A Porosity Change Model for Sediment Transport Processes in Gravel Bed Rivers

Depending on the hydraulic condition, the incoming sediment distribution, and the bed composition as well as the river morphology, several different processes of sediment transport may occur in gravel-bed-rivers. For example, under high-flow conditions all the finer particles may be eroded, leaving a layer of coarser particles until the flow is unable to carry the coarse particles and consequently no more erosion occurs, which is known as armouring. Inversely, under low-flow conditions, sediment transport in gravel-bed-rivers can cause extensive fine sediment infiltration into void spaces in coarse bed material, which is known as colmation. These transport processes of fine sediment can change the bed porosity.
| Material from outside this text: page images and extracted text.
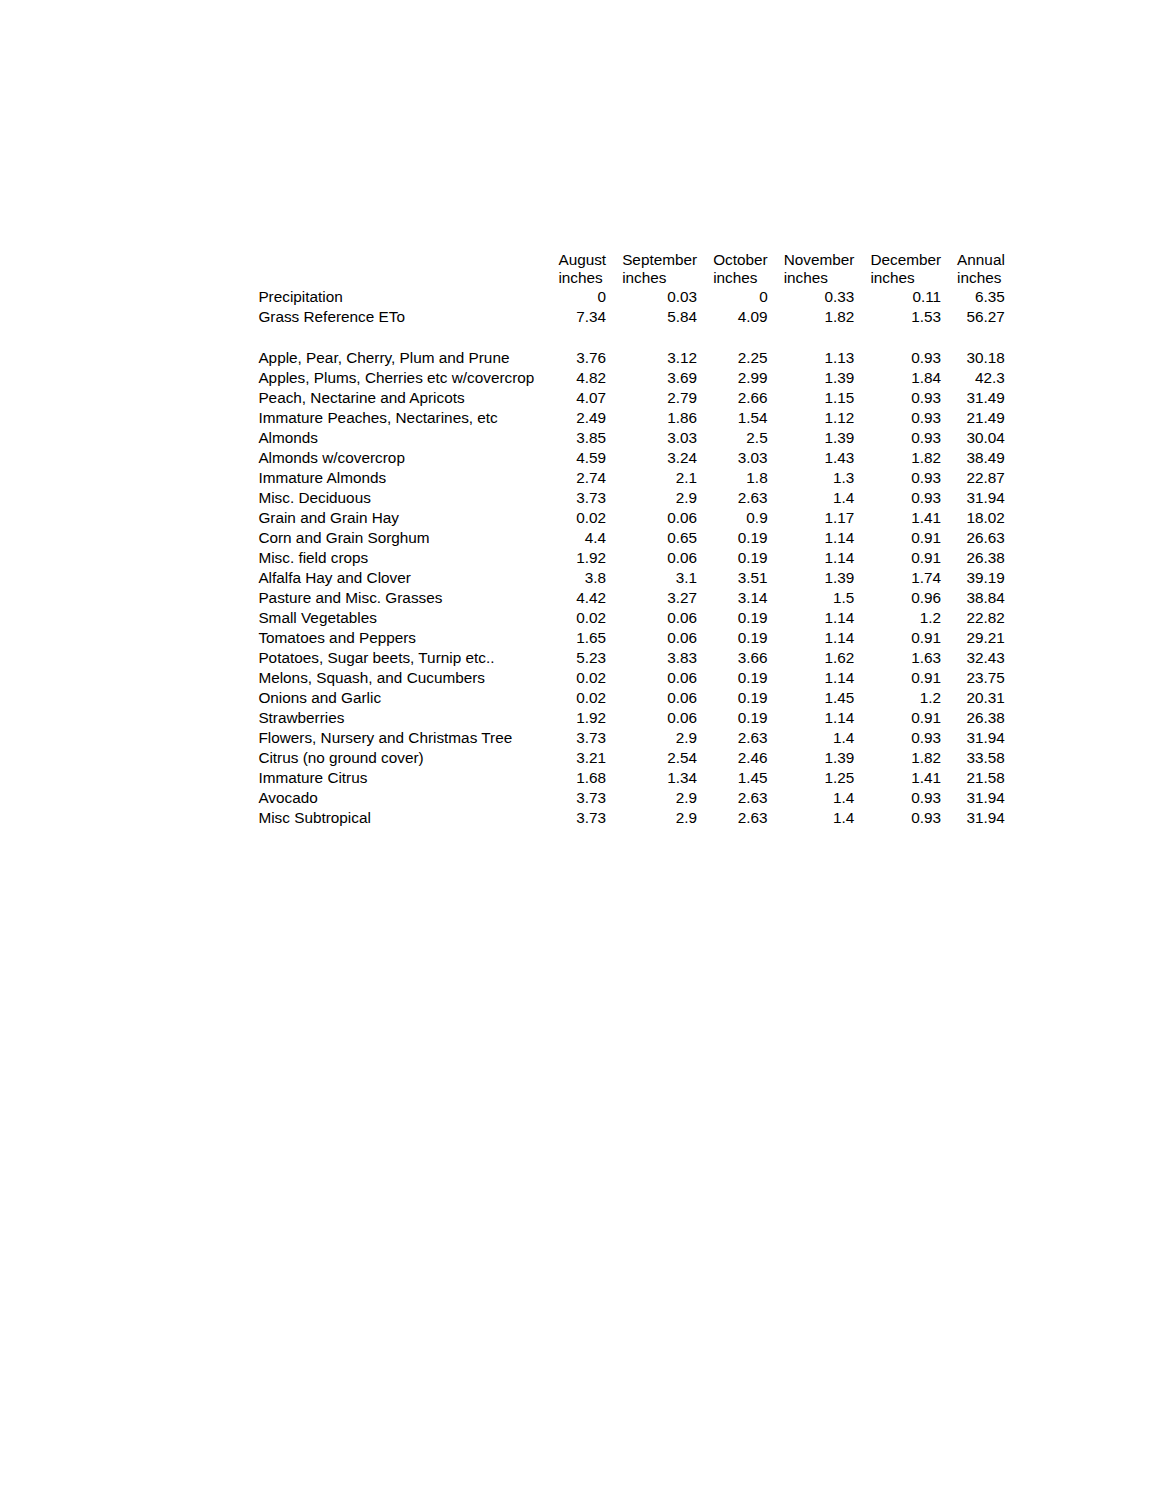| | August | September | October | November | December | Annual |
| --- | --- | --- | --- | --- | --- | --- |
| | inches | inches | inches | inches | inches | inches |
| Precipitation | 0 | 0.03 | 0 | 0.33 | 0.11 | 6.35 |
| Grass Reference ETo | 7.34 | 5.84 | 4.09 | 1.82 | 1.53 | 56.27 |
| Apple, Pear, Cherry, Plum and Prune | 3.76 | 3.12 | 2.25 | 1.13 | 0.93 | 30.18 |
| Apples, Plums, Cherries etc w/covercrop | 4.82 | 3.69 | 2.99 | 1.39 | 1.84 | 42.3 |
| Peach, Nectarine and Apricots | 4.07 | 2.79 | 2.66 | 1.15 | 0.93 | 31.49 |
| Immature Peaches, Nectarines, etc | 2.49 | 1.86 | 1.54 | 1.12 | 0.93 | 21.49 |
| Almonds | 3.85 | 3.03 | 2.5 | 1.39 | 0.93 | 30.04 |
| Almonds w/covercrop | 4.59 | 3.24 | 3.03 | 1.43 | 1.82 | 38.49 |
| Immature Almonds | 2.74 | 2.1 | 1.8 | 1.3 | 0.93 | 22.87 |
| Misc. Deciduous | 3.73 | 2.9 | 2.63 | 1.4 | 0.93 | 31.94 |
| Grain and Grain Hay | 0.02 | 0.06 | 0.9 | 1.17 | 1.41 | 18.02 |
| Corn and Grain Sorghum | 4.4 | 0.65 | 0.19 | 1.14 | 0.91 | 26.63 |
| Misc. field crops | 1.92 | 0.06 | 0.19 | 1.14 | 0.91 | 26.38 |
| Alfalfa Hay and Clover | 3.8 | 3.1 | 3.51 | 1.39 | 1.74 | 39.19 |
| Pasture and Misc. Grasses | 4.42 | 3.27 | 3.14 | 1.5 | 0.96 | 38.84 |
| Small Vegetables | 0.02 | 0.06 | 0.19 | 1.14 | 1.2 | 22.82 |
| Tomatoes and Peppers | 1.65 | 0.06 | 0.19 | 1.14 | 0.91 | 29.21 |
| Potatoes, Sugar beets, Turnip etc.. | 5.23 | 3.83 | 3.66 | 1.62 | 1.63 | 32.43 |
| Melons, Squash, and Cucumbers | 0.02 | 0.06 | 0.19 | 1.14 | 0.91 | 23.75 |
| Onions and Garlic | 0.02 | 0.06 | 0.19 | 1.45 | 1.2 | 20.31 |
| Strawberries | 1.92 | 0.06 | 0.19 | 1.14 | 0.91 | 26.38 |
| Flowers, Nursery and Christmas Tree | 3.73 | 2.9 | 2.63 | 1.4 | 0.93 | 31.94 |
| Citrus (no ground cover) | 3.21 | 2.54 | 2.46 | 1.39 | 1.82 | 33.58 |
| Immature Citrus | 1.68 | 1.34 | 1.45 | 1.25 | 1.41 | 21.58 |
| Avocado | 3.73 | 2.9 | 2.63 | 1.4 | 0.93 | 31.94 |
| Misc Subtropical | 3.73 | 2.9 | 2.63 | 1.4 | 0.93 | 31.94 |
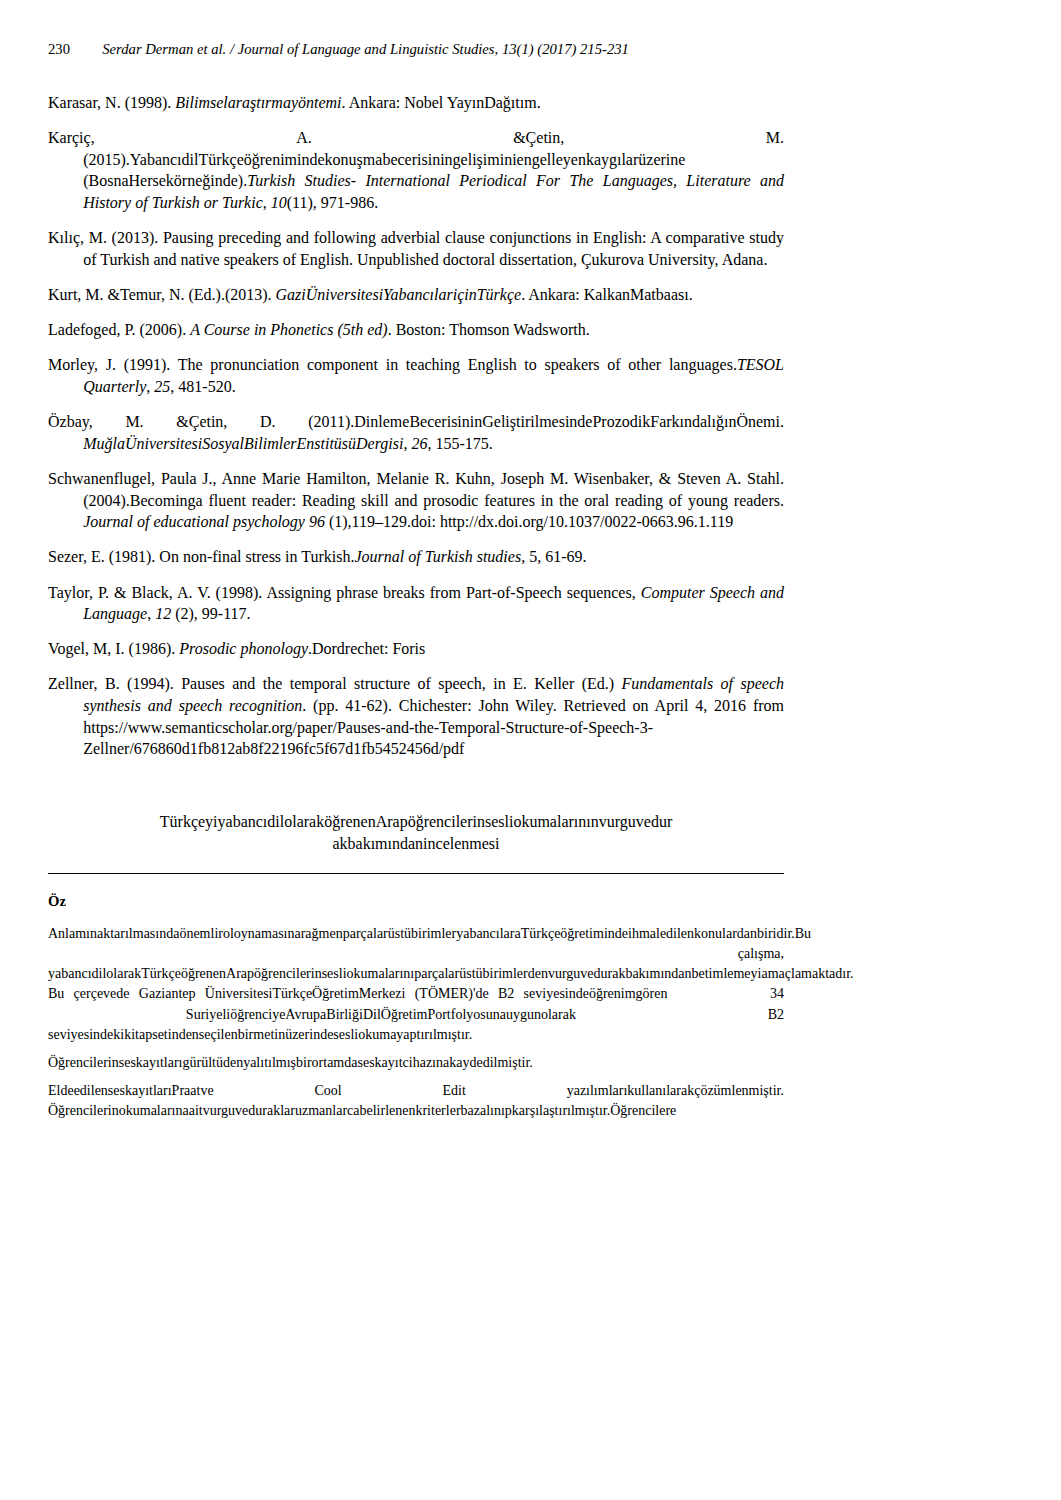230 Serdar Derman et al. / Journal of Language and Linguistic Studies, 13(1) (2017) 215-231
Karasar, N. (1998). Bilimselaraştırmayöntemi. Ankara: Nobel YayınDağıtım.
Karçiç, A.&Çetin, M.
(2015).YabancıdilTürkçeöğrenimindekonuşmabecerisiningelişiminiengelleyenkaygılarüzerine (BosnaHersekörneğinde).Turkish Studies- International Periodical For The Languages, Literature and History of Turkish or Turkic, 10(11), 971-986.
Kılıç, M. (2013). Pausing preceding and following adverbial clause conjunctions in English: A comparative study of Turkish and native speakers of English. Unpublished doctoral dissertation, Çukurova University, Adana.
Kurt, M. &Temur, N. (Ed.).(2013). GaziÜniversitesiYabancılariçinTürkçe. Ankara: KalkanMatbaası.
Ladefoged, P. (2006). A Course in Phonetics (5th ed). Boston: Thomson Wadsworth.
Morley, J. (1991). The pronunciation component in teaching English to speakers of other languages.TESOL Quarterly, 25, 481-520.
Özbay, M. &Çetin, D. (2011).DinlemeBecerisininGeliştirilmesindeProzodikFarkındalığınÖnemi. MuğlaÜniversitesiSosyalBilimlerEnstitüsüDergisi, 26, 155-175.
Schwanenflugel, Paula J., Anne Marie Hamilton, Melanie R. Kuhn, Joseph M. Wisenbaker, & Steven A. Stahl. (2004).Becominga fluent reader: Reading skill and prosodic features in the oral reading of young readers. Journal of educational psychology 96 (1),119–129.doi: http://dx.doi.org/10.1037/0022-0663.96.1.119
Sezer, E. (1981). On non-final stress in Turkish.Journal of Turkish studies, 5, 61-69.
Taylor, P. & Black, A. V. (1998). Assigning phrase breaks from Part-of-Speech sequences, Computer Speech and Language, 12 (2), 99-117.
Vogel, M, I. (1986). Prosodic phonology.Dordrechet: Foris
Zellner, B. (1994). Pauses and the temporal structure of speech, in E. Keller (Ed.) Fundamentals of speech synthesis and speech recognition. (pp. 41-62). Chichester: John Wiley. Retrieved on April 4, 2016 from https://www.semanticscholar.org/paper/Pauses-and-the-Temporal-Structure-of-Speech-3-Zellner/676860d1fb812ab8f22196fc5f67d1fb5452456d/pdf
TürkçeyiyabancıdilolaraköğrenenArapöğrencilerinsesliokumalarınınvurguvedur
akbakımındanincelenmesi
Öz
AnlamınaktarılmasındaönemliroloynamasınarağmenparçalarüstübirimleryabancılaraTürkçeöğretimindeihmaledilenkonulardanbiridir.Bu çalışma, yabancıdilolarakTürkçeöğrenenArapöğrencilerinsesliokumalarınıparçalarüstübirimlerdenvurguvedurakbakımındanbetimlemeyiamaçlamaktadır. Bu çerçevede Gaziantep ÜniversitesiTürkçeÖğretimMerkezi (TÖMER)'de B2 seviyesindeöğrenimgören 34 SuriyeliöğrenciyeAvrupaBirliğiDilÖğretimPortfolyosunauygunolarak B2 seviyesindekikitapsetindenseçilenbirmetinüzerindesesliokumayaptırılmıştır.
Öğrencilerinseskayıtlarıgürültüdenyalıtılmışbirortamdaseskayıtcihazınakaydedilmiştir.
EldeedilenseskayıtlarıPraatve Cool Edit yazılımlarıkullanılarakçözümlenmiştir. Öğrencilerinokumalarınaaitvurguveduraklaruzmanlarcabelirlenenkriterlerbazalınıpkarşılaştırılmıştır.Öğrencilere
Commonly, in order to simulate the sediment transport and grain sorting, as well as the bed deformation, multiple-layer models were applied for graded sediment transport. However, most conventional models assumed that the porosity of bed material is constant, which is inadequate for modelling gravel bed rivers. This paper presents a new numerical model system for bed variation considering the porosity changes. The governing equations for bed level change and for grain sorting process were obtained based on the mass balance of bed sediment. Furthermore, a model concept for the vertical exchange processes of bed materials (infiltration and entrainment) and for the common sediment transport (bed-load and suspended-load) was developed to simulate the time and space variations of grain size distribution and bed porosity. To clarify the improvement of the new concept, the simulated results for simple straight flumes with gravel bed were compared with the results calculated by a standard model on the assumption that the porosity is constant. The proposed model concept provided qualitatively good results of changes in bed grain size distribution, bed porosity and bed elevation.